Independent traders from Britain, including several from minor ports, such as Exeter or Dartmouth, began to serve these “plantation colonies” with slaves in the first ten years of the new century. All the same, there were some hesitations among the settlers of the thirteen colonies—less on moral grounds, to be sure, than on those of prudence. Would not a colony with many slaves incur rebellions, as everyone knew occurred from time to time “in the islands”? So a bill was introduced into the Assembly of South Carolina which demanded the payment of two pounds’ duty per slave. Yet the same document stated firmly that “the plantations and estates of this province cannot be well and sufficiently managed, and brought into use, without the labour and service of negroes and other slaves,” even though such people might have “barbarous, wild, savage natures, such as renders them wholly unqualified to be governed by the laws, customs and practices of this Province.”29 So Carolina had a divided mind on the matter. The same might have been said in Virginia. In poor North Carolina, the Reverend John Urmstone wrote, in 1716, to the secretary of the Society for the Propagation of the Gospel asking him to arrange for three or four Guinea slaves, three men “of middle stature about 20 years old and a girl of about 16 years. Here is no living without servants, there are none to be hired of any colour, and none of the black kind to be sold good for anything under £50 or £60.”30 (He wrote often, without success.) In his Natural History of North Carolina, published in 1737, John Brickell declared that slaves were reckoned “the greatest riches in these parts,” and that the planters “were at great pains to lay in store of gold and silver with which to purchase negroes in the West Indies and other places.” All the evidence, he insisted—rightly, as it happened—was that slaves in North America were treated far better than those in the Caribbean, where the life of a slave was rendered inhuman by conditions on sugar plantations.31
Over three and a half thousand slaves were carried to South Carolina between May 1721 and September 1726. In 1732, there were in that colony probably fourteen thousand white people, while the blacks there numbered about thirty-two thousand: the first time a black majority was registered in an English colony on the mainland. The cultivation of rice in South Carolina, which inspired these changes, had its ironies. For seed rice had been introduced from Madagascar, and slaves from both there and Senegambia were perfectly informed of how to produce it before they came to the Americas. The clearing of the cypress swamps in South Carolina and the subsequent harvesting of the new crops were thus tasks performed by experienced workers.

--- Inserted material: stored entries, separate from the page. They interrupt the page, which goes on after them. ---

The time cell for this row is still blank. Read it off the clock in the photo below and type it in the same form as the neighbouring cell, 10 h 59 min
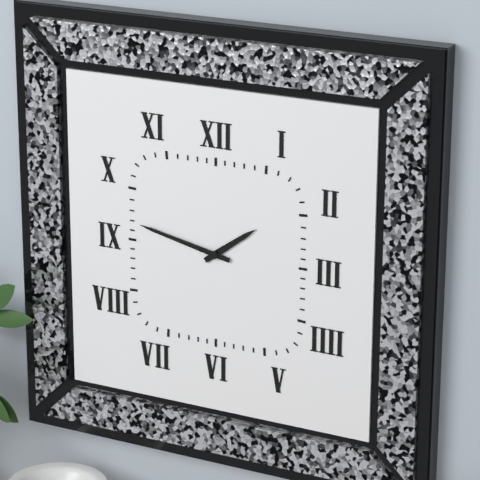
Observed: 1 h 47 min
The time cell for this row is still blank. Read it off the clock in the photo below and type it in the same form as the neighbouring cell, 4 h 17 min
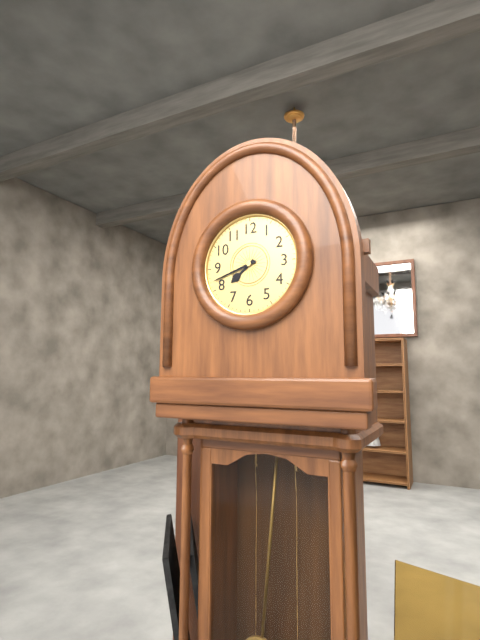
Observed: 7 h 42 min
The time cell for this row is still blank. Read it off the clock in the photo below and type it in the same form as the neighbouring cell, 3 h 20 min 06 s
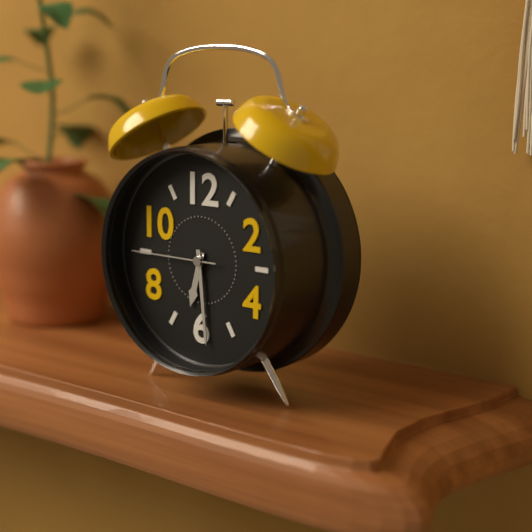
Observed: 6 h 29 min 45 s
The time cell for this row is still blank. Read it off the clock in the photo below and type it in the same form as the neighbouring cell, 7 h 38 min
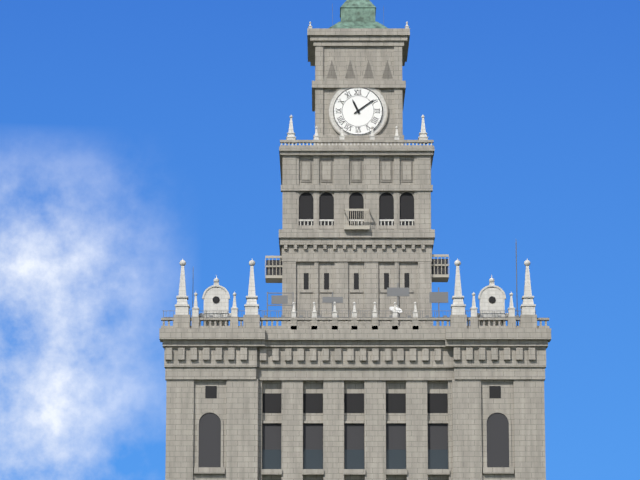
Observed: 11 h 09 min
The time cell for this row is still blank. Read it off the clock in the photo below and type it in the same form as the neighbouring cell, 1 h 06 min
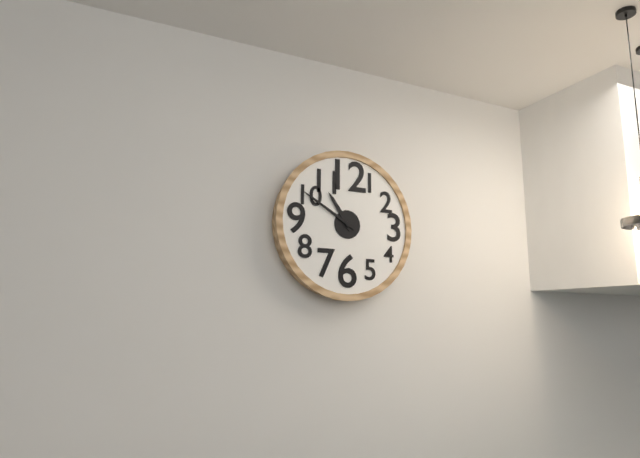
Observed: 10 h 50 min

At a hearing before the Board of Trade, Mr. Samuel Wragg (a merchant of Carolina, who traded slaves himself, and who would be ennobled for encouraging emigrants to the colony) testified that Carolina was importing a thousand slaves a year, largely since the rice trade had increased from fifteen hundred to twenty-five thousand barrels a year, and so a “negro can make £10 clear profit for his master.”32
By 1730, we also find six thousand slaves in North Carolina—though most of them were probably not shipped, but carried in as a result of purchase in Virginia. The colonists mostly paid by barter: food, livestock, and even pitch. The colony complained that, since it had no direct deliveries—from Africa—which “the People are able to pay for,” it received “the refuse refractory and distemper’d negroes, brought from other governments.”33
Pennsylvania started to import slaves within three years of its foundation, in 1684, when 150 Africans were brought in and used to clear trees and build houses. Most of the first settlers exhausted their supply of cash in buying these captives. In the early eighteenth century, there were few further supplies but, by the 1730s, thanks to the reduction or disappearance of import duties, the commerce increased considerably. The lead was taken by a Quaker, Isaac Morris, though he mostly bought his captives in the West Indies.
What troubled the merchants involved in this trade in the eighteenth century were the duties imposed by colonial governments, taxes which were designed to reduce the number of imports for fear of rebellion. Thus 1733 saw petitions of English merchants against the “exorbitant duty” imposed on slaves imported into South Carolina. The merchants who protested included some of the most powerful men in the trade: Isaac Hobhouse, from Bristol; Ben Whitaker and Richard Acland, of London; and Charles Pole, of Liverpool.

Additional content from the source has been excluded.